The global cyber insurance market is expanding quickly, with annual growth of around 20-25 percent. It is predicted to rise from US$2.5 billion in 2015 to US$7.5 billion by 2020, reaching US$20 billion in premiums by 2025. This growth is driven by both regulatory changes (especially in Europe, where new EU rules are expected to follow the US example of imposing heavy fines on companies that suffer data breaches. Hopefully, GDPR that want to make sure organizations effectively tackle them.
According to KPMG International’s estimates, the cyber insurance market is expected to grow to $7.5 billion, from $2.5 billion in 2015.
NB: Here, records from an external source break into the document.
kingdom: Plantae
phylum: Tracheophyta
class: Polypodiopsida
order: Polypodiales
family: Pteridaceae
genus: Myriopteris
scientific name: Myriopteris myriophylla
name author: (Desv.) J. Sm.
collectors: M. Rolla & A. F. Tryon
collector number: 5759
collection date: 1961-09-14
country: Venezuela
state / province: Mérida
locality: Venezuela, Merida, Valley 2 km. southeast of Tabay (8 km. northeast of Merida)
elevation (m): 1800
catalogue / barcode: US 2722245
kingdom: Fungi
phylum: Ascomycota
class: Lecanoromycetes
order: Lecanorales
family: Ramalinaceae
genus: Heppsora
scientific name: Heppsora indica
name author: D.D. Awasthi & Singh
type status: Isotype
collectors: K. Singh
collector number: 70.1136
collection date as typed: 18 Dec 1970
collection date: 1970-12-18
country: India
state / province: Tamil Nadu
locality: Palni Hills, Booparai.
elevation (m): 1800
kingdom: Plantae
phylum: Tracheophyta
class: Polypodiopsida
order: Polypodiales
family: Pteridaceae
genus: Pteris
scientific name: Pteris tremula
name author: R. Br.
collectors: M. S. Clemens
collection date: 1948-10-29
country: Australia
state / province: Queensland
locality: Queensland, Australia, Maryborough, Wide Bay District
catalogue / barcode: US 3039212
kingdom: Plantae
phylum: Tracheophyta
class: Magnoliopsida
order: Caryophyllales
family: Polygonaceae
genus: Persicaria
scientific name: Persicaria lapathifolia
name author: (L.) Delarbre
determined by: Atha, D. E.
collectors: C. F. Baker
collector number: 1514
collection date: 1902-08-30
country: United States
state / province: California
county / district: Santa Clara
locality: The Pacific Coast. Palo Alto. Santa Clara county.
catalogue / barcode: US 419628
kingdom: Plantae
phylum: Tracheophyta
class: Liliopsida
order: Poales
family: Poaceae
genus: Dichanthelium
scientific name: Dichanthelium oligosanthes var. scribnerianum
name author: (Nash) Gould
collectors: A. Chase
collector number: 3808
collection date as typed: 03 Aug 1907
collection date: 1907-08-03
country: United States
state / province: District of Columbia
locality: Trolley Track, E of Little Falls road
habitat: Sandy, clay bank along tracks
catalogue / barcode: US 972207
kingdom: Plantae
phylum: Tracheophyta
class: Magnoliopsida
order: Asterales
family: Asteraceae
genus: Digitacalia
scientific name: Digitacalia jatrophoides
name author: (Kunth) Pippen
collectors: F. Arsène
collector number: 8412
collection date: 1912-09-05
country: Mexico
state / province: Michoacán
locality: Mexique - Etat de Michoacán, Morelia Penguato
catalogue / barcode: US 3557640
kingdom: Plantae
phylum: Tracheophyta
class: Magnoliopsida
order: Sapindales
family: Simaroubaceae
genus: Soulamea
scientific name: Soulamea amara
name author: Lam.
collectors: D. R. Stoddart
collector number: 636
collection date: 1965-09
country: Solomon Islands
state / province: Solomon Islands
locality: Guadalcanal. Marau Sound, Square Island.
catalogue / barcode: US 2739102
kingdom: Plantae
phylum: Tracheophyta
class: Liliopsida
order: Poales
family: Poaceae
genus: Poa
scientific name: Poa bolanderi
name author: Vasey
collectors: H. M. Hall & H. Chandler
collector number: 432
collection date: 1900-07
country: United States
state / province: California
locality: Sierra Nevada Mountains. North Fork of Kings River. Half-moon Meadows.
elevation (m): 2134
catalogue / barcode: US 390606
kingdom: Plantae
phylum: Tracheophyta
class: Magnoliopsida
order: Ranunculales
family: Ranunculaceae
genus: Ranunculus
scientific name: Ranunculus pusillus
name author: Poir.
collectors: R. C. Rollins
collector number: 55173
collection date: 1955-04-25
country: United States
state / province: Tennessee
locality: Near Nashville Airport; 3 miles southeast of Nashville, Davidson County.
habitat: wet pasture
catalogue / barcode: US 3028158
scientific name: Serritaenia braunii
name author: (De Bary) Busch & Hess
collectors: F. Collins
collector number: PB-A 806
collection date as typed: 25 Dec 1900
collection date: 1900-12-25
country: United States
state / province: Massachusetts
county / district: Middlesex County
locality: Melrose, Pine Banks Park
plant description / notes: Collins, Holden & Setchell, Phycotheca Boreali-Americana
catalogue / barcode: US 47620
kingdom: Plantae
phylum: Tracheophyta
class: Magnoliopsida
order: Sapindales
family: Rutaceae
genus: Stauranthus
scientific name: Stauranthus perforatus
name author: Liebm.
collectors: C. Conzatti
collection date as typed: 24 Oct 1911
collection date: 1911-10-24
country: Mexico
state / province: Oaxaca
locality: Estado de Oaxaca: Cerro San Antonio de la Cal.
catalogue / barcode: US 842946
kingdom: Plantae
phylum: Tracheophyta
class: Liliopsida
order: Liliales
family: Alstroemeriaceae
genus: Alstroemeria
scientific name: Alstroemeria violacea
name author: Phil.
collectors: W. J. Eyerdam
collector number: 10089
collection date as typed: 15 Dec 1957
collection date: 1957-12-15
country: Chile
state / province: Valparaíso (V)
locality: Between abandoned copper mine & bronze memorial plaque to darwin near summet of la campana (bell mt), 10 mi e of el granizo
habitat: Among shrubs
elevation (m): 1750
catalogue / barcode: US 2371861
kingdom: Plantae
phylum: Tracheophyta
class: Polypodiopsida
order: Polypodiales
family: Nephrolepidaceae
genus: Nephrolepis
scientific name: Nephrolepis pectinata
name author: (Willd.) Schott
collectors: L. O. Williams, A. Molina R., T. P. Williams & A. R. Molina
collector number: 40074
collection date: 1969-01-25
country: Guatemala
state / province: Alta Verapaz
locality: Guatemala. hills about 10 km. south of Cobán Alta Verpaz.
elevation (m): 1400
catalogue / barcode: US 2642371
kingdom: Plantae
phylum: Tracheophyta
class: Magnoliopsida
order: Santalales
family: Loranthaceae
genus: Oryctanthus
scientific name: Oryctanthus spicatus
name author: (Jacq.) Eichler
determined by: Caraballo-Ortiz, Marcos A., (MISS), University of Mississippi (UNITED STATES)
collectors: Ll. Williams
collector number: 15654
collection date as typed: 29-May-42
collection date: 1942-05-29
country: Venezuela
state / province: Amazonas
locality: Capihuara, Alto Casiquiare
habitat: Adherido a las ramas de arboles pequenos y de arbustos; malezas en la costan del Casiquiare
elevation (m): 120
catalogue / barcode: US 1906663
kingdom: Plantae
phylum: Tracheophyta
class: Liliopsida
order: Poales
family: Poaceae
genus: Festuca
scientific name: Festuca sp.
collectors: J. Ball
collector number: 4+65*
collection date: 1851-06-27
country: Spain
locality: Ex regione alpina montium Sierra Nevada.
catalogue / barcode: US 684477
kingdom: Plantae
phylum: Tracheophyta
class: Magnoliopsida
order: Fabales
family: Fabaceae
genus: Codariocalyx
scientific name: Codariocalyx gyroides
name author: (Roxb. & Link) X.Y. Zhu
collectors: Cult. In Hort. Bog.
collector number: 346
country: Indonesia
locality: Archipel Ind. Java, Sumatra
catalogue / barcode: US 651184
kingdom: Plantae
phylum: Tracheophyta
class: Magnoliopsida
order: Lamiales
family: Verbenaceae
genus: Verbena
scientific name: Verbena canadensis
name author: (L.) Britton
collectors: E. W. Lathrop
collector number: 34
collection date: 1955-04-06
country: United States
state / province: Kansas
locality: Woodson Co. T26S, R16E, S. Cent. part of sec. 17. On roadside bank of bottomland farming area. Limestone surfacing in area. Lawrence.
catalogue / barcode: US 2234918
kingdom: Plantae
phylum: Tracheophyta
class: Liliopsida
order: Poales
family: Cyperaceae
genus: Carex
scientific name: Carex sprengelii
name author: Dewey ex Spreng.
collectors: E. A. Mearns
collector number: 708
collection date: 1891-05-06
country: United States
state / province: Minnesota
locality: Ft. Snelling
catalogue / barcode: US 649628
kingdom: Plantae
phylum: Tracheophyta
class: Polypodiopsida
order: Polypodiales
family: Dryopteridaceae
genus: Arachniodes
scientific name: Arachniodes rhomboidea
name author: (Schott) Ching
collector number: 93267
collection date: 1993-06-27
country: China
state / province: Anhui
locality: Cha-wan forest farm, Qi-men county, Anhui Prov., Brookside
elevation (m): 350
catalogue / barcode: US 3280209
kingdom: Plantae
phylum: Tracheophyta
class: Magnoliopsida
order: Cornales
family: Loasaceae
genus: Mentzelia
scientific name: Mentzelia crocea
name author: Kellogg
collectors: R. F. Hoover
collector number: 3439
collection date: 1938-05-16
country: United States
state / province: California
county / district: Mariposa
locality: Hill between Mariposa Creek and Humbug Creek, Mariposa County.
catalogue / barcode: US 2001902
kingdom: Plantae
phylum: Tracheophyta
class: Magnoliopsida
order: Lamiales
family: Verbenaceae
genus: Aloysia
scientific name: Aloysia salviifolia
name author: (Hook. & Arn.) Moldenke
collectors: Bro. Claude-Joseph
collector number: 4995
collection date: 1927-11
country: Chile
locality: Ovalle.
Various insurance companies and Banks have come out with cyber Insurance policies and Fraud budget. HDFC Ergo General Insurance Co. Ltd, for example, has a policy for cyber security of commercial entities. Recently, Bajaj Allianz General Insurance came out with a policy for individuals.
First to get into digital, then maintain the technology infrastructure and secure those digital infrastructure and to make them resilience getting insured.The cybercrime policy covers risks related to identity theft, social media, cyber stalking, information technology (IT) theft loss, malware, phishing, email spoofing, media liability, cyber extortion, and privacy and data breach by a third party. The sum assured ranges usually between Rs1 lakh and Rs1 crore and this costs between Rs600 and Rs9,000 in premium. Apart from financial losses arising out of data theft, such policies also cover costs incurred in payments to consultants for investigating the extent of loss, court expenses and legal fees.
Lastly, with the proliferation and vast expansion of Information Technology and related services, there is a rise in instances of cybercrimes including financial frauds, using bank cards and e-wallets in the country like elsewhere in the world and increasingly large number of Indians are falling victim to such frauds and ransomware is becoming today’s most prominent malware threat. Worldwide losses from cyberattacks will hit $2.1 trillion in coming years. Insurers are sensing an opportunity.